INSTRUCTIONS FOR THE TASK: Your answer must hold only the lines below from the line containing "<!-- minor -->" through the line containing "M988 672 987 707 1001 739 1033 959", each reproduced exactly.

DATA TO PROCESS:
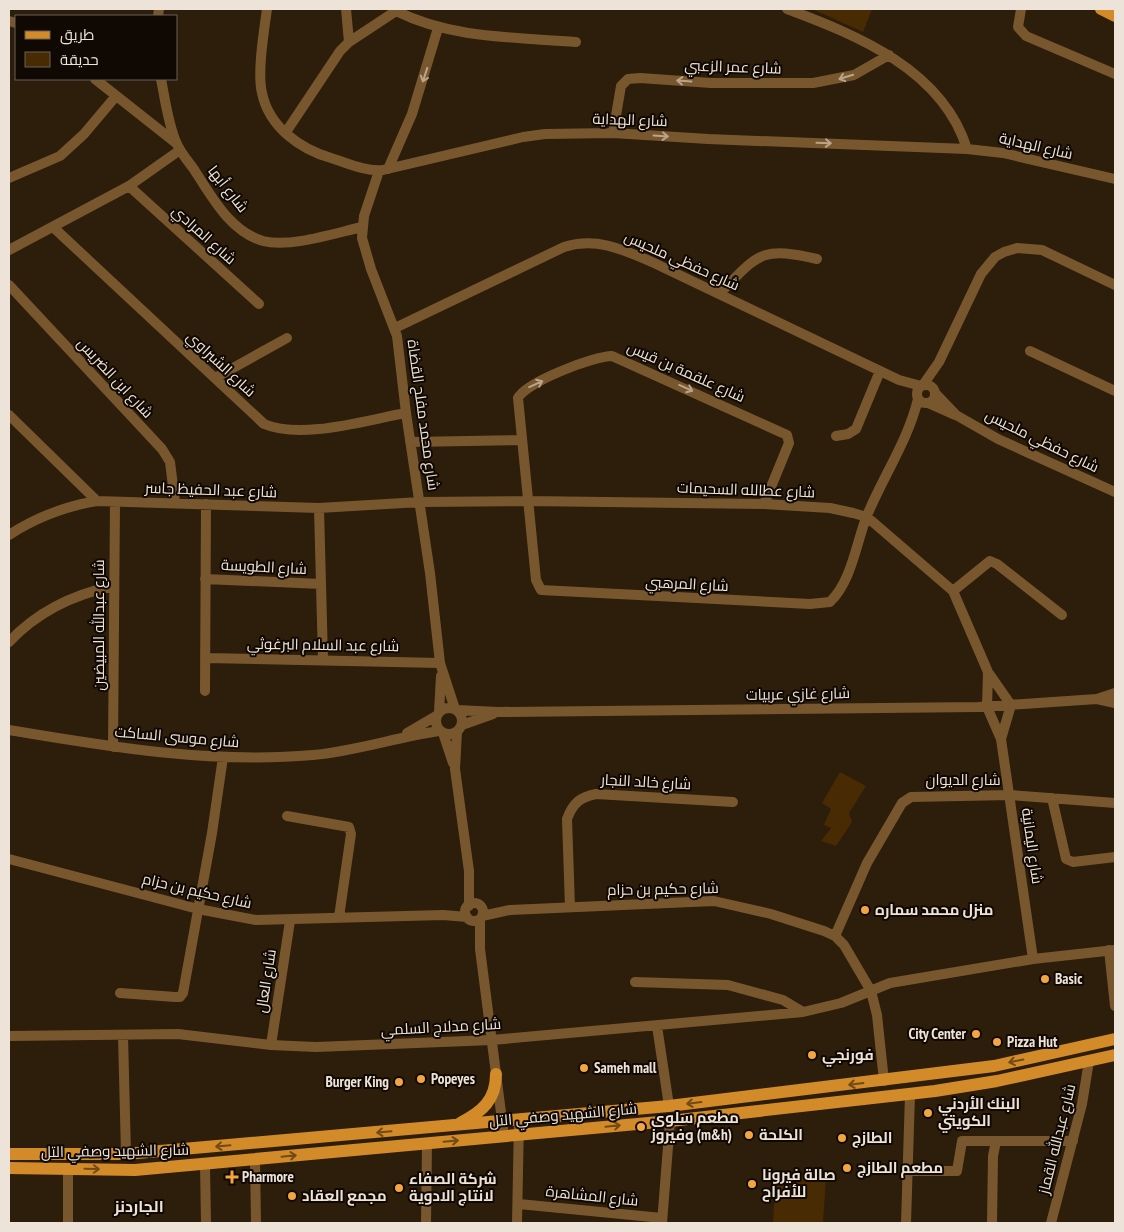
<svg xmlns="http://www.w3.org/2000/svg" width="1124" height="1232" viewBox="0 0 1124 1232" font-family="'PT Sans Narrow',Cairo,sans-serif">
  <style>
    .green { fill: #482b03 }
    .lines { fill: none; stroke-linecap: round; stroke-linejoin: round }
    .minor { stroke: #79572e; stroke-width: 10 }
    .major { stroke: #d28b28; stroke-width: 12 }
    .oneway { stroke: #b9a48c }
    .oneway2 { stroke: #714a16 }
    .poi-dot { fill: #f2a541; stroke: #100903; stroke-width: 2 }
    .labels { text-anchor: middle; stroke-width: 4; stroke-linejoin: round; paint-order: stroke }
    .street-label { font-size: 15px; fill: #eee3d8; stroke: #100903 }
    .poi-label { font-size: 15px; font-weight: bold; fill: #eee3d8; stroke: #100903; text-anchor: start }
    .neighbourhood-label { font-size: 16px; font-weight: bold; fill: #eee3d8; stroke: #100903 }
  </style>
  <rect width="100%" height="100%" fill="#2d1d0b"/>
  <!-- green -->
  <path class="green" d="M812 9H872L863 32Z
    M840 772 866 786 849 813 852 822 836 846 821 841 831 828 824 825 831 809 822 803Z
    M776 1173 826 1177 823 1223 773 1222Z"/>
  <g class="lines">
    <!-- minor -->
    <path class="minor" d="M267 9C264 31 257 73 262 93 269 127 300 149 331 158 347 163 366 172 383 170L523 137 545 134 613 133 708 139 967 149 1003 153 1115 179
      M346 9 349 42
      M787 9C857 35 943 70 967 149
      M1021 9 1018 27 1026 36 1115 74
      M396 11C452 39 515 37 576 42
      M158 16 159 9
      M9 21 16 23
      M95 79 176 143
      M161 79C165 99 168 123 176 142 180 152 187 160 193 168 211 195 229 231 263 241 290 248 335 233 362 227
      M286 132 340 51 349 42 399 9
      M613 133 621 86 628 79 640 78 711 83H813L854 75 889 55
      M388 169 412 114 438 28
      M379 171 364 216 362 238 371 269 397 336 406 413 430 573 440 663 455 709
      M9 178 60 156 84 134 116 96
      M129 186 259 304
      M53 227 264 424C302 440 366 420 406 413
      M9 250 129 186 180 150
      M9 285 162 449 170 462 175 502
      M719 294C759 254 759 246 817 259
      M395 328 564 247C596 237 622 249 652 262L899 380 921 386
      M1030 351 1115 391
      M215 378 287 338
      M917 394a9 9 0 1 1 18 0a9 9 0 1 1-18 0Z
      M923 385 939 362 981 274 995 257 1004 252 1017 248 1042 250 1115 285
      M935 393 956 415 998 439 1115 492
      M928 403 955 415
      M9 415 97 501
      M836 436 848 434 856 429 880 371
      M410 442 521 440
      M764 504 789 443 787 435 612 356C594 356 526 382 518 398L536 580 541 590 810 604 830 602C851 582 856 545 866 518 882 478 908 441 918 399
      M319 508 323 660
      M9 535C35 518 67 506 97 501L319 508 420 502 527 501 764 504 830 508 853 513 867 517 953 591 988 672 1011 705 1001 739
      M205 579 321 584
      M953 591 990 561 997 564 1062 615
      M9 642C37 612 75 594 114 586
      M206 658 440 663
      M988 672 987 707 1001 739 1033 959
      M205 691 206 504
      M1097 699 1115 703
      M436 721a13 13 0 1 1 26 0a13 13 0 1 1-26 0Z
      M457 710 498 712 978 707 1097 699 1115 693
      M439 712 441 676
      M462 725 493 714
      M9 730C110 747 211 764 313 755 356 751 397 737 439 731
      M457 732 455 769 469 871V906
      M407 733 436 716
      M443 733 453 763
      M113 747 115 502
      M1052 798 1066 859 1073 862 1115 857
      M287 816 349 827 351 834 339 917
      M9 859 198 909 256 920 443 915 467 917
      M465 912a9 9 0 1 1 18 0a9 9 0 1 1-18 0Z
      M570 907 567 819C573 803 580 797 596 794L733 802
      M482 916 510 910 714 901 771 914 824 931 835 936 844 945 871 991 877 1015 884 1081
      M480 919V949L504 1136
      M835 936 867 863 902 803 911 797 1010 795 1115 803
      M1109 950 1115 1006
      M635 982 728 985 783 1000 803 1012
      M120 993 175 997H180L183 993 212 833 223 757
      M657 1026 669 1106
      M9 1036 178 1034 271 1045 316 1047 492 1040 803 1012 841 1003 890 983 1033 959 1115 950
      M123 1036 126 1154
      M271 1045 290 921
      M255 1160 256 1223
      M205 1165 206 1223
      M908 1171H957L962 1141H996
      M519 1204 662 1218
      M68 1223V1169
      M426 1223 427 1143
      M517 1223 519 1120
      M662 1223 670 1121
      M906 1223 910 1094
      M992 1223 993 1156 996 1141H1073
      M1051 1223 1082 1104 1089 1061"/>
    <!-- major -->
    <path class="major" d="M1101 9 1115 16
      M460 1123C482 1112 496 1100 496 1074
      M9 1154H126L669 1106 994 1066 1115 1039
      M9 1168 135 1170 670 1121 935 1091 997 1081 1115 1055"/>
  </g>
  <!-- one-way arrows -->
  <defs><path id="oneway-shaft" d="M-6 0H5M1.5-3L5.5 0L1.5 3" fill="none" stroke-width="1.6" stroke-linecap="round" stroke-linejoin="round" transform="scale(1.25)"/></defs>
  <g class="oneway">
    <use href="#oneway-shaft" transform="translate(425 75) rotate(108)"/>
    <use href="#oneway-shaft" transform="translate(846 77) rotate(163)"/>
    <use href="#oneway-shaft" transform="translate(684 81) rotate(-176)"/>
    <use href="#oneway-shaft" transform="translate(661 136) rotate(4)"/>
    <use href="#oneway-shaft" transform="translate(824 143) rotate(2)"/>
    <use href="#oneway-shaft" transform="translate(536 384) rotate(-24)"/>
    <use href="#oneway-shaft" transform="translate(686 388) rotate(24)"/>
  </g>
  <g class="oneway2">
    <use href="#oneway-shaft" transform="translate(1016 1061) rotate(168)"/>
    <use href="#oneway-shaft" transform="translate(856 1084) rotate(173)"/>
    <use href="#oneway-shaft" transform="translate(694 1103) rotate(173)"/>
    <use href="#oneway-shaft" transform="translate(613 1126) rotate(-6)"/>
    <use href="#oneway-shaft" transform="translate(384 1132) rotate(175)"/>
    <use href="#oneway-shaft" transform="translate(451 1141) rotate(-5)"/>
    <use href="#oneway-shaft" transform="translate(223 1146) rotate(175)"/>
    <use href="#oneway-shaft" transform="translate(289 1156) rotate(-6)"/>
    <use href="#oneway-shaft" transform="translate(92 1169) rotate(1)"/>
  </g>
  <!-- markers -->
  <g class="poi-dot">
    <circle cx="865" cy="910" r="5"/>
    <circle cx="1045" cy="979" r="5"/>
    <circle cx="976" cy="1034" r="5"/>
    <circle cx="997" cy="1042" r="5"/>
    <circle cx="812" cy="1055" r="5"/>
    <circle cx="584" cy="1068" r="5"/>
    <circle cx="421" cy="1079" r="5"/>
    <circle cx="399" cy="1082" r="5"/>
    <circle cx="928" cy="1113" r="5"/>
    <circle cx="641" cy="1127" r="5"/>
    <circle cx="749" cy="1135" r="5"/>
    <circle cx="842" cy="1138" r="5"/>
    <circle cx="847" cy="1168" r="5"/>
    <path d="M229.5 1169.5h5v5h5v5h-5v5h-5v-5h-5v-5h5z"/>
    <circle cx="752" cy="1184" r="5"/>
    <circle cx="399" cy="1188" r="5"/>
    <circle cx="292" cy="1196" r="5"/>
  </g>
  <g class="labels">
    <!-- street labels -->
    <g class="street-label">
      <text transform="translate(733 67) rotate(2)" y="5">شارع عمر الزعبي</text>
      <text transform="translate(630 120) rotate(2)" y="5">شارع الهداية</text>
      <text transform="translate(1036 146) rotate(13)" y="5">شارع الهداية</text>
      <text transform="translate(228 189) rotate(52)" y="5">شارع أبها</text>
      <text transform="translate(204 235) rotate(42)" y="5">شارع المرادي</text>
      <text transform="translate(682 261) rotate(24)" y="5">شارع حفظي ملحيس</text>
      <text transform="translate(221 364) rotate(43)" y="5">شارع الشبراوي</text>
      <text transform="translate(686 372) rotate(24)" y="5">شارع علقمة بن قيس</text>
      <text transform="translate(115 378) rotate(47)" y="5">شارع ابن الضريس</text>
      <text transform="translate(423 415) rotate(82)" y="5">شارع محمد مفلح القضاة</text>
      <text transform="translate(1042 441) rotate(26)" y="5">شارع حفظي ملحيس</text>
      <text transform="translate(211 490) rotate(2)" y="5">شارع عبد الحفيظ جاسر</text>
      <text transform="translate(746 490) rotate(2)" y="5">شارع عطالله السحيمات</text>
      <text transform="translate(264 567) rotate(3)" y="5">شارع الطويسة</text>
      <text transform="translate(687 584) rotate(3)" y="5">شارع المرهبي</text>
      <text transform="translate(99 625) rotate(-90)" y="5">شارع عبدالله المبيضين</text>
      <text transform="translate(323 645) rotate(1)" y="5">شارع عبد السلام البرغوثي</text>
      <text transform="translate(798 694) rotate(-1)" y="5">شارع غازي عربيات</text>
      <text transform="translate(177 737) rotate(5)" y="5">شارع موسى الساكت</text>
      <text x="963" y="785">شارع الديوان</text>
      <text transform="translate(646 782) rotate(3)" y="5">شارع خالد النجار</text>
      <text transform="translate(1032 846) rotate(82)" y="5">شارع اليمانية</text>
      <text transform="translate(663 889) rotate(-1)" y="5">شارع حكيم بن حزام</text>
      <text transform="translate(197 891) rotate(13)" y="5">شارع حكيم بن حزام</text>
      <text transform="translate(266 981) rotate(-81)" y="5">شارع العال</text>
      <text transform="translate(441 1027) rotate(-3)" y="5">شارع مدلاج السلمي</text>
      <text transform="translate(563 1115) rotate(-5)" y="5">شارع الشهيد وصفي التل</text>
      <text transform="translate(1057 1139) rotate(-76)" y="5">شارع عبدالله القماز</text>
      <text transform="translate(115 1151) rotate(-1)" y="5">شارع الشهيد وصفي التل</text>
      <text transform="translate(592 1196) rotate(6)" y="5">شارع المشاهرة</text>
    </g>
    <!-- poi labels -->
    <g class="poi-label">
      <text x="875" y="915">منزل محمد سماره</text>
      <text x="1055" y="984">Basic</text>
      <text x="966" y="1039" text-anchor="end">City Center</text>
      <text x="1007" y="1047">Pizza Hut</text>
      <text x="822" y="1060">فورنجي</text>
      <text x="594" y="1073">Sameh mall</text>
      <text x="431" y="1084">Popeyes</text>
      <text x="389" y="1087" text-anchor="end">Burger King</text>
      <text x="938" y="1109">البنك الأردني<tspan x="938" dy="17">الكويتي</tspan></text>
      <text x="651" y="1123">مطعم سلوى<tspan x="651" dy="17">وفيروز (m&amp;h)</tspan></text>
      <text x="759" y="1140">الكلحة</text>
      <text x="852" y="1143">الطازج</text>
      <text x="857" y="1173">مطعم الطازج</text>
      <text x="762" y="1180">صالة فيرونا<tspan x="762" dy="17">للأفراح</tspan></text>
      <text x="242" y="1182">Pharmore</text>
      <text x="409" y="1184">شركة الصفاء<tspan x="409" dy="17">لانتاج الادوية</tspan></text>
      <text x="302" y="1201">مجمع العقاد</text>
    </g>
    <!-- neighbourhood labels -->
    <g class="neighbourhood-label">
      <text x="139" y="1212">الجاردنز</text>
    </g>
  </g>
  <!-- border -->
  <rect width="1124" height="1232" fill="none" stroke="#eee3d8" stroke-width="20"/>
  <!-- legend -->
  <rect x="15" y="15" width="162" height="65" fill="#100903" stroke="#696058"/>
  <rect x="25" y="31" width="25" height="8" fill="#d28b28" stroke="#696058"/>
  <text x="60" y="40" font-size="15" fill="#eee3d8">طريق</text>
  <rect x="25" y="52" width="25" height="15" fill="#482b03" stroke="#696058"/>
  <text x="60" y="65" font-size="15" fill="#eee3d8">حديقة</text>
</svg>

ANSWER FOR THIS EXERCISE:
    <!-- minor -->
    <path class="minor" d="M267 9C264 31 257 73 262 93 269 127 300 149 331 158 347 163 366 172 383 170L523 137 545 134 613 133 708 139 967 149 1003 153 1115 179
      M346 9 349 42
      M787 9C857 35 943 70 967 149
      M1021 9 1018 27 1026 36 1115 74
      M396 11C452 39 515 37 576 42
      M158 16 159 9
      M9 21 16 23
      M95 79 176 143
      M161 79C165 99 168 123 176 142 180 152 187 160 193 168 211 195 229 231 263 241 290 248 335 233 362 227
      M286 132 340 51 349 42 399 9
      M613 133 621 86 628 79 640 78 711 83H813L854 75 889 55
      M388 169 412 114 438 28
      M379 171 364 216 362 238 371 269 397 336 406 413 430 573 440 663 455 709
      M9 178 60 156 84 134 116 96
      M129 186 259 304
      M53 227 264 424C302 440 366 420 406 413
      M9 250 129 186 180 150
      M9 285 162 449 170 462 175 502
      M719 294C759 254 759 246 817 259
      M395 328 564 247C596 237 622 249 652 262L899 380 921 386
      M1030 351 1115 391
      M215 378 287 338
      M917 394a9 9 0 1 1 18 0a9 9 0 1 1-18 0Z
      M923 385 939 362 981 274 995 257 1004 252 1017 248 1042 250 1115 285
      M935 393 956 415 998 439 1115 492
      M928 403 955 415
      M9 415 97 501
      M836 436 848 434 856 429 880 371
      M410 442 521 440
      M764 504 789 443 787 435 612 356C594 356 526 382 518 398L536 580 541 590 810 604 830 602C851 582 856 545 866 518 882 478 908 441 918 399
      M319 508 323 660
      M9 535C35 518 67 506 97 501L319 508 420 502 527 501 764 504 830 508 853 513 867 517 953 591 988 672 1011 705 1001 739
      M205 579 321 584
      M953 591 990 561 997 564 1062 615
      M9 642C37 612 75 594 114 586
      M206 658 440 663
      M988 672 987 707 1001 739 1033 959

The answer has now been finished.